But it’s not all been negative.
“I’ve received so many positive messages! I’ve had to stop replying because it was taking so much time out of work,” she says.
“It’s amazing how many women are in the same situation, not being taken seriously in their wishes and not being believed when they say they don’t want kids.
“I’ve got it easy, really – my boyfriend and family are completely on my side, and no one’s pressuring me to give them grandkids. That’s not the case for a lot of women.”
Following the confirmation of her operation, Holly has made appearances on television and featured in national newspapers but she has been taken aback by the negative messages she has received online.

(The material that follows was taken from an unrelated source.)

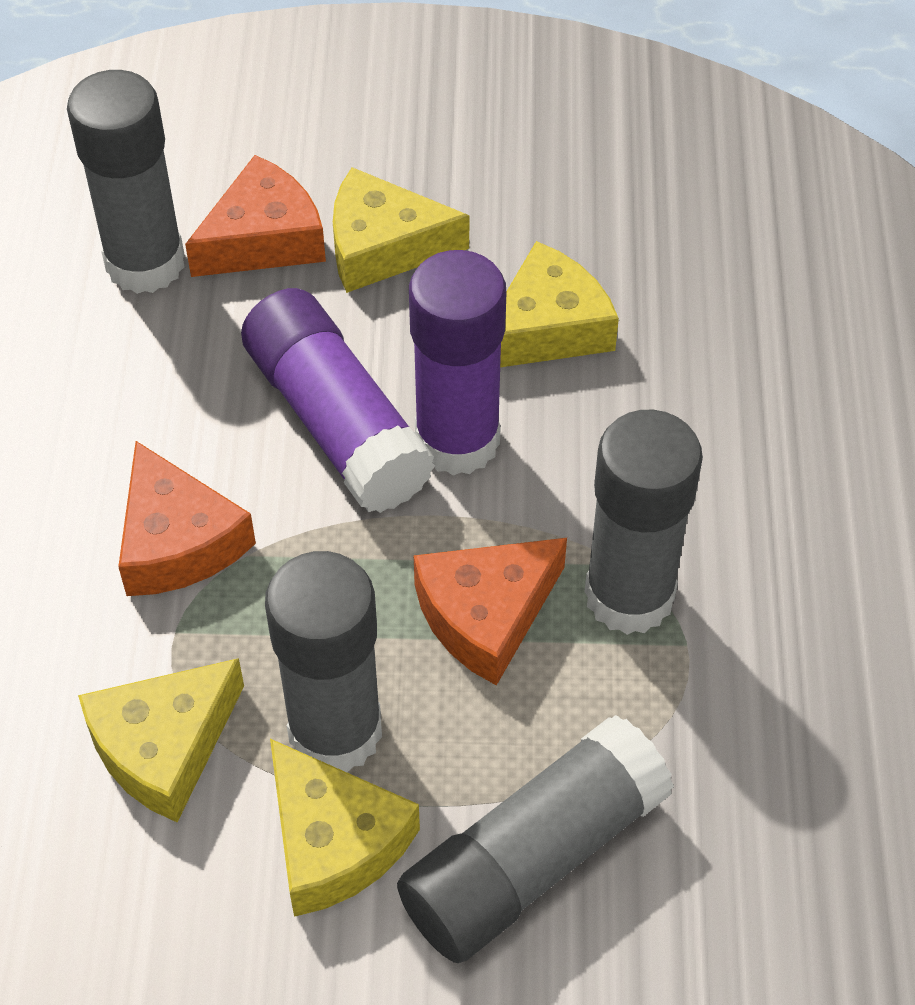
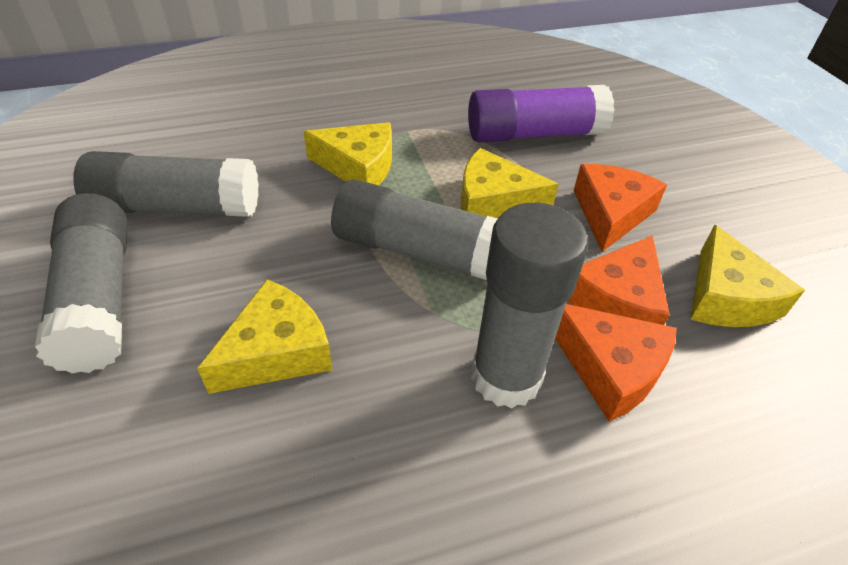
purple glue stick: 2 -> 1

“The first time it happened, I went to bed for an entire weekend and didn’t speak to anyone.
“Some of the comments still enter my head when I’m feeling low, but you have to remember they know nothing about you and are throwing stones because they’re unhappy in their own lives.”

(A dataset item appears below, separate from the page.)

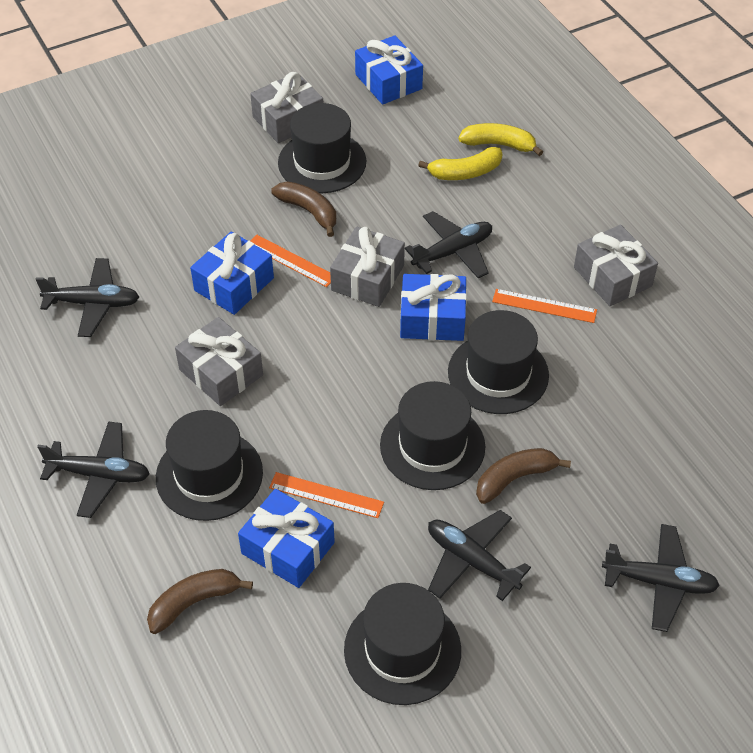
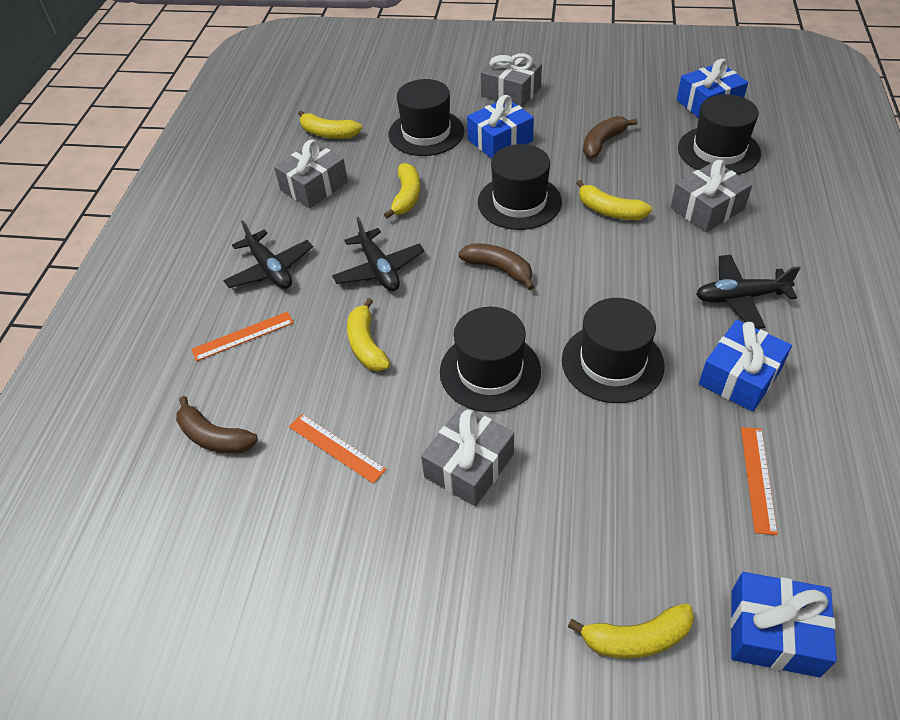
black plane: 5 -> 3
yellow banana: 2 -> 5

Holly is no stranger to the media spotlight.
In 2013 she wrote an open letter online to Hyundai after one of their adverts depicted a man attempting to commit suicide by filling the car with poisonous gases.
Holly’s dad, Geoff, committed suicide in his car in 1990.
She is the founder and editor of the Gadgette, an online publication for women focused on gadgets, gaming and geekery for which she has also been fighting to get the female voice heard in technology circles. She says:
“I suspect I’ll spend a lot of my life fighting things I think are unfair and if people take that as me trying to promote myself, there’s not much I can do.”
But she does believe the media storm and social media frenzy she’s generated has made a difference.
“A lot of the comments you get are from people who haven’t thought the situation through, and are giving you their kneejerk reaction. The more I’ve talked about it, the more they’ve had time to consider, and I think any reasonable person who listens to the arguments comes down on my side.”